When you send your child back to school with his friend's sweatshirt that accidentally got into his backpack, you can attach that simple action to the Bible's teachings about returning lost objects, maybe even discussing other possible cases. What if the sweatshirt had belonged to the local bully rather than a friend? What if it had been a much coveted computer game instead of a dirty sweatshirt? In that way Talmudic reasoning enters your child's life.

Your daughter's footwear, which is not an athletic shoe, can be her shabbes shoes, and your son's shirt which isn't a T-shirt, his Shabbes shirt. And when you volunteer for hospice, or bring your children's clothes and toys to the Battered Women's Shelter, you can give yourself a Jewish pat on the back for fulfilling another mitzvah.

Just as Ochs found that Debby had many more Jewish objects than she originally thought, we probably do a lot more Jewish things than we might initially think, if only we recognized them and identified them as Jewish.

Whether we are active Temple members, or visitors joining the congregation for the evening, the High Holidays are a time for taking stock of what is Jewish in our lives.

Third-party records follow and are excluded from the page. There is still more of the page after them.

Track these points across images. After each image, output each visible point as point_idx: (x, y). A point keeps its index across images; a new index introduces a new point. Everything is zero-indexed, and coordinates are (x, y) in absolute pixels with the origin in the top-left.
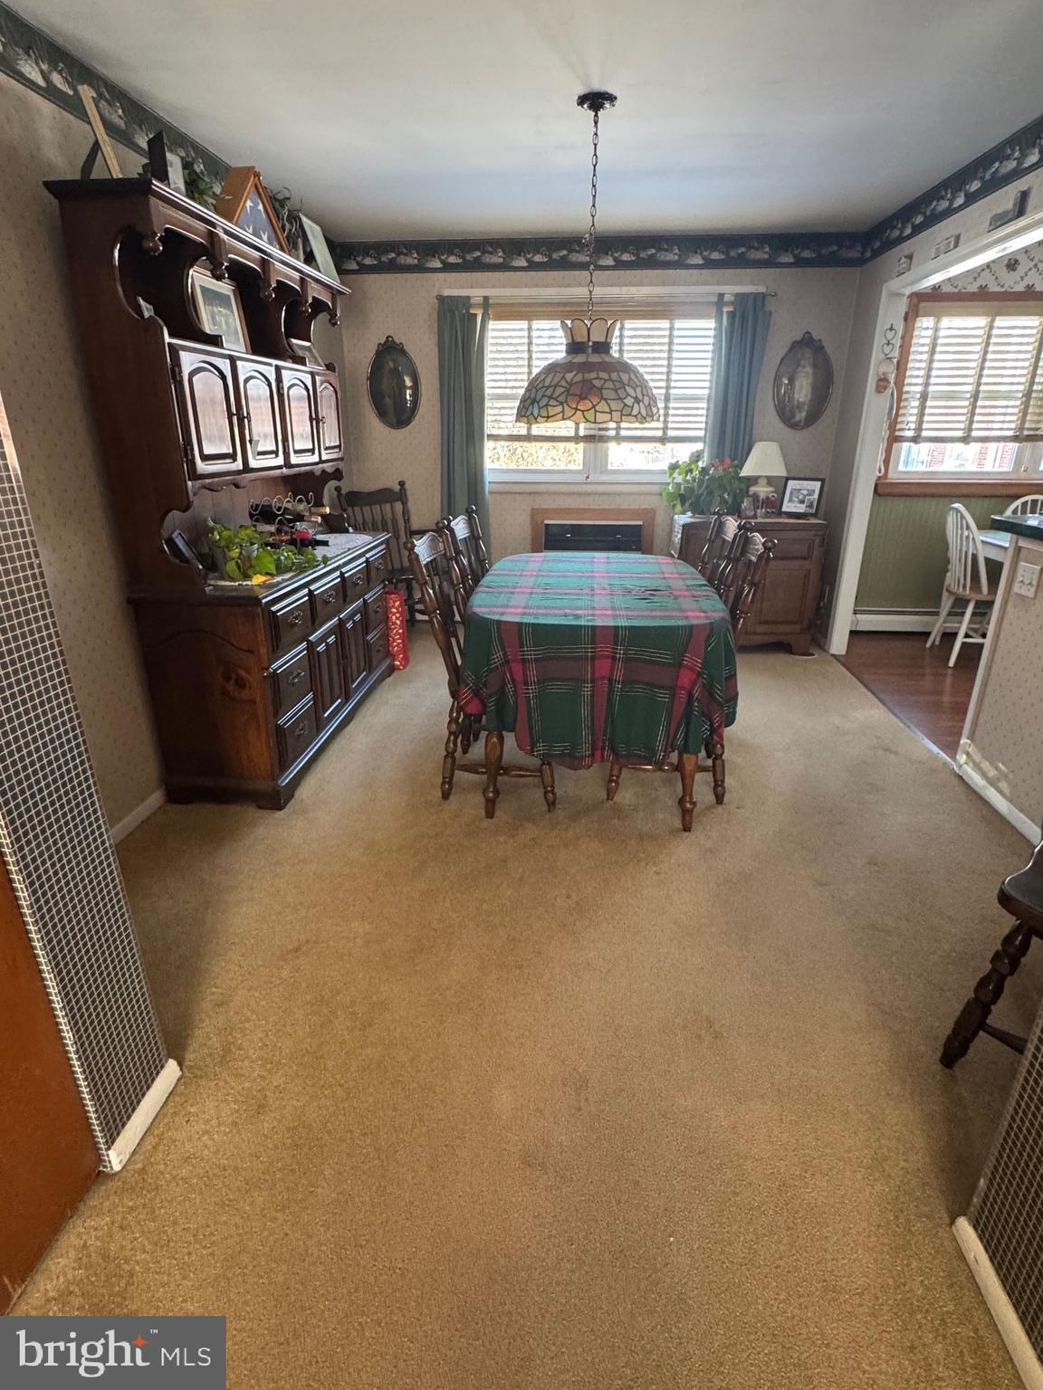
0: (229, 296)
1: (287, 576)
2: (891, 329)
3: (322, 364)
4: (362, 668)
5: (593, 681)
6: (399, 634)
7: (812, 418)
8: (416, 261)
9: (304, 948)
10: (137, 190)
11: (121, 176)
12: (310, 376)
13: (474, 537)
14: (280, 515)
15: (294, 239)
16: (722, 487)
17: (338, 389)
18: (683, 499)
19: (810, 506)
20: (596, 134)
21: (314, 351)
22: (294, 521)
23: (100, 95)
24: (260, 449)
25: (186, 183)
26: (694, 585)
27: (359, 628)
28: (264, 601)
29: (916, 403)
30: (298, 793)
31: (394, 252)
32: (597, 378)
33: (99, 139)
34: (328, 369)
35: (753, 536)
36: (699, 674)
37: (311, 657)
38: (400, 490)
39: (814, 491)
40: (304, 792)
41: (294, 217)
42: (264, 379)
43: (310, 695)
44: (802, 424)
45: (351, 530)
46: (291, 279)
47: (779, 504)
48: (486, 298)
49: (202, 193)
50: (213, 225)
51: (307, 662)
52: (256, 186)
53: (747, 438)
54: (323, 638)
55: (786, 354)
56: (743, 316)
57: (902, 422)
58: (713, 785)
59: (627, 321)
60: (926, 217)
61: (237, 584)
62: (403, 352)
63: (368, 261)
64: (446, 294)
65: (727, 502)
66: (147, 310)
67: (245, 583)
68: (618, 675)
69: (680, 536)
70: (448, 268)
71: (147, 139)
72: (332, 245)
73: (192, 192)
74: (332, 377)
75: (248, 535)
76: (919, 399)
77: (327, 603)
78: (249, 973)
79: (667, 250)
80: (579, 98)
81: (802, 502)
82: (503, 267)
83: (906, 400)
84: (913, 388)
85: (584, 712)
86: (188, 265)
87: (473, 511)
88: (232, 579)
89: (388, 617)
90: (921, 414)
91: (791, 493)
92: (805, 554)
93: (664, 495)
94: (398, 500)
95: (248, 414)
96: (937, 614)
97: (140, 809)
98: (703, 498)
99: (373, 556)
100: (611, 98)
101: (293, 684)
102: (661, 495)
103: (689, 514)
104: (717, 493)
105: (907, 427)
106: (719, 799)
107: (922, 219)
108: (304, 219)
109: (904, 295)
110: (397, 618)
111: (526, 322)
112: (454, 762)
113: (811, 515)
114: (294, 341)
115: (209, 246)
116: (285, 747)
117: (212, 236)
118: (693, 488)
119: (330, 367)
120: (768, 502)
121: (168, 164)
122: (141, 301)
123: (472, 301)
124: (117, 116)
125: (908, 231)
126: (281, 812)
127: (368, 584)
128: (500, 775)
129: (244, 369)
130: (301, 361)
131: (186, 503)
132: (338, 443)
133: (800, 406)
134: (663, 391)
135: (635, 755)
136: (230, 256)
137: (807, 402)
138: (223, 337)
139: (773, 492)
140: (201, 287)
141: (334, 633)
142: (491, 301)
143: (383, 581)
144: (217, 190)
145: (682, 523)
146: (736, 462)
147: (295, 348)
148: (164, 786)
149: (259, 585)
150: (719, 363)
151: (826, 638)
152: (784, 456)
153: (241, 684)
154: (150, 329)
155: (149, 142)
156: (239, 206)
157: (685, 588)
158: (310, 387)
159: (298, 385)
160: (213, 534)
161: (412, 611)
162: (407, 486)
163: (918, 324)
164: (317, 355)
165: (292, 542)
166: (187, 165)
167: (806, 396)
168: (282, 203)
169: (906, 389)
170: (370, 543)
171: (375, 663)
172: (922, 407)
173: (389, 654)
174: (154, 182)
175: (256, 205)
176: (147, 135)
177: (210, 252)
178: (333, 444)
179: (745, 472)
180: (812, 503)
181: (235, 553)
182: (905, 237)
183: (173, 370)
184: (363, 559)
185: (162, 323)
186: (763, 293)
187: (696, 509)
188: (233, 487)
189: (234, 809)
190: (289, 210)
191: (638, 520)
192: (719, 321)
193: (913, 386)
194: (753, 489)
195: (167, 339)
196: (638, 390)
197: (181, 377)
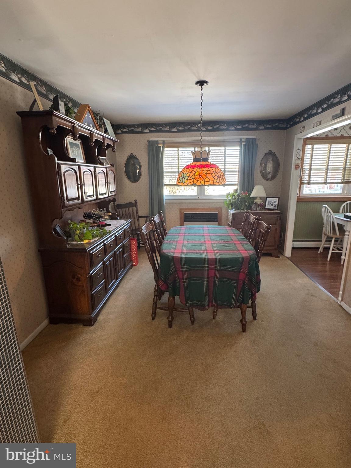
0: (79, 144)
1: (96, 239)
2: (299, 149)
3: (109, 164)
4: (122, 267)
5: (208, 278)
6: (135, 253)
7: (273, 177)
8: (140, 130)
9: (100, 392)
10: (49, 114)
11: (43, 110)
12: (105, 169)
13: (162, 222)
14: (94, 217)
15: (101, 125)
16: (245, 201)
17: (115, 172)
18: (232, 205)
19: (275, 206)
20: (202, 93)
21: (107, 160)
22: (99, 218)
23: (38, 84)
24: (88, 195)
25: (65, 110)
26: (240, 239)
27: (121, 253)
28: (88, 250)
29: (308, 172)
30: (98, 318)
31: (133, 127)
32: (205, 170)
33: (36, 98)
34: (111, 166)
35: (261, 222)
36: (247, 275)
37: (104, 267)
38: (135, 203)
39: (276, 201)
40: (101, 318)
41: (101, 119)
42: (90, 172)
43: (104, 281)
44: (270, 179)
45: (118, 218)
46: (100, 138)
47: (264, 206)
48: (164, 141)
49: (70, 113)
50: (74, 124)
51: (103, 269)
52: (89, 110)
53: (252, 184)
54: (109, 259)
55: (264, 157)
56: (249, 146)
57: (304, 178)
58: (252, 312)
59: (210, 148)
60: (308, 115)
61: (78, 243)
62: (136, 158)
63: (125, 130)
64: (150, 140)
65: (247, 206)
66: (50, 152)
67: (81, 243)
68: (217, 276)
69: (231, 217)
70: (151, 132)
71: (53, 97)
72: (113, 126)
73: (67, 113)
74: (113, 168)
75: (83, 226)
76: (308, 171)
77: (110, 247)
78: (78, 404)
79: (222, 126)
80: (196, 82)
81: (272, 205)
82: (170, 131)
83: (304, 171)
84: (306, 167)
85: (205, 289)
86: (65, 136)
87: (161, 213)
88: (76, 241)
89: (131, 248)
90: (310, 176)
91: (268, 202)
92: (275, 223)
93: (225, 203)
94: (134, 206)
95: (84, 184)
96: (321, 241)
97: (39, 327)
98: (238, 205)
99: (126, 227)
100: (207, 82)
101: (98, 278)
102: (224, 203)
103: (234, 209)
104: (243, 203)
105: (305, 180)
106: (255, 318)
107: (307, 116)
108: (104, 119)
109: (302, 139)
110: (134, 248)
111: (177, 148)
112: (156, 307)
113: (276, 209)
114: (100, 157)
115: (72, 130)
116: (94, 302)
117: (73, 127)
118: (235, 201)
119: (112, 165)
120: (260, 205)
121: (59, 105)
122: (48, 149)
123: (159, 142)
124: (43, 90)
125: (302, 119)
126: (92, 327)
127: (124, 237)
128: (174, 311)
129: (83, 169)
130: (102, 164)
131: (61, 216)
132: (114, 190)
133: (269, 173)
134: (223, 169)
135: (224, 304)
136: (79, 133)
137: (271, 172)
138: (76, 159)
139: (262, 202)
140: (69, 142)
141: (112, 257)
142: (165, 142)
143: (130, 235)
144: (76, 111)
145: (232, 213)
146: (249, 193)
147: (101, 160)
148: (49, 318)
149: (86, 243)
150: (242, 160)
151: (283, 251)
152: (265, 190)
153: (78, 280)
154: (51, 158)
155: (53, 98)
156: (82, 118)
157: (237, 240)
158: (105, 172)
159: (101, 172)
160: (70, 225)
161: (139, 244)
162: (137, 201)
163: (306, 147)
164: (108, 162)
165: (98, 226)
166: (66, 105)
167: (271, 170)
168: (97, 115)
169: (304, 167)
170: (126, 223)
171: (126, 265)
172: (310, 173)
173: (131, 261)
174: (54, 111)
175: (89, 116)
176: (53, 95)
177: (73, 132)
178: (113, 190)
179: (252, 195)
180: (276, 205)
181: (78, 232)
182: (301, 121)
183: (58, 172)
184: (123, 229)
185: (55, 156)
186: (255, 138)
187: (237, 208)
188: (78, 209)
189: (74, 326)
190: (99, 117)
191: (216, 211)
192: (241, 147)
193: (306, 166)
194: (255, 201)
195: (57, 161)
196: (219, 173)
197: (61, 174)
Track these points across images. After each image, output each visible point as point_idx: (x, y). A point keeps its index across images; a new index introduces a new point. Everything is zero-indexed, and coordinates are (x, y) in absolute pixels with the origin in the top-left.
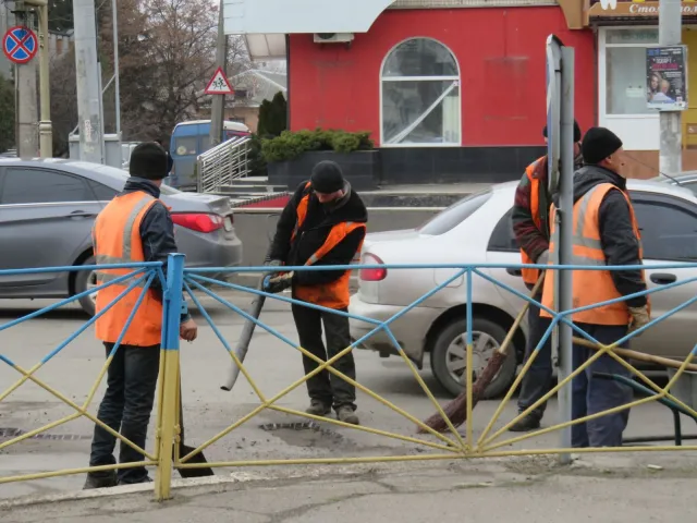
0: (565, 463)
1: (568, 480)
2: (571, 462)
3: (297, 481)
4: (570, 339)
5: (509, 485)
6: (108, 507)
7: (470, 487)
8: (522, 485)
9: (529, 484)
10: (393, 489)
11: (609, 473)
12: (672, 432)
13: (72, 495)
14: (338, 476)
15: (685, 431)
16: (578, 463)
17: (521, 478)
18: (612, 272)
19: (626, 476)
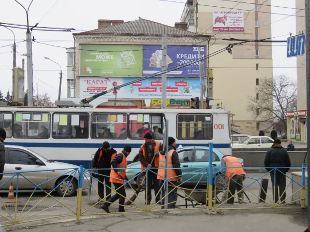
0: (166, 213)
1: (168, 216)
2: (168, 212)
3: (107, 218)
4: (167, 185)
5: (155, 218)
6: (65, 225)
7: (147, 219)
8: (158, 218)
9: (160, 218)
10: (130, 219)
11: (177, 215)
12: (185, 204)
13: (56, 222)
14: (115, 216)
15: (188, 204)
16: (169, 213)
17: (157, 216)
18: (174, 170)
19: (181, 215)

If I walked into your home, how would I know I was in a Jewish home?

If I paged through your day timer, or clicked through your computer date book, how would I know that this is a Jewish life?

Where is the Judaism in the words that you speak or in the concepts that shape your perception of reality?

It is perhaps in the realm of the intangible that it is most difficult to figure out what is Jewish in our lives, but also most important.

In an article called "The Vanishing Jewish Lawyer", Alan Dershowitz, tried to put his finger on exactly what it means to be a Jewish lawyer. He notes that for a certain generation, Sandy Koufax was often held up as a hero as a Jewish baseball player. And while it is true that he didn't pitch in the World Series game played on Yom Kippur, could anyone looking at his behavior as a pitcher, say that he had a Jewish way of pitching- that his choice of pitches, his particular style derived in anyway from his religious beliefs?

But about Jewish lawyers, Dershowitz is not so sure. He cannot say that only Jews are idealistic, he knows it isn't true that only Jews are creative- yet he wants to say that Jews have brought a certain mind set to the practice of law- one motivated by Biblical teachings: Thou shalt not stand idly by the blood of thy brother- and thou shalt love the stranger as thyself. He believes that even of secular, assimilated, non-practicing Jews like himself . He states: "For me my Jewish heritage greatly influences my life. I think Jewishly; I teach and practice law Jewishly. I conduct my professional and personal life Jewishly. My family life is Jewish and my politics are Jewishly inspired. Even my agnosticism is Jewish, since the God whose existence I wonder about is the Jewish God." His obnoxious personality may actually be Jewish too.

What about you? How does Judaism find expression in your work, your thoughts, your outlook on the world? Do you see the world through Jewish eyes- thus adding another dimension to your life? Tonight we all feel very Jewish, what difference will that make to us, the other 364 days of the year?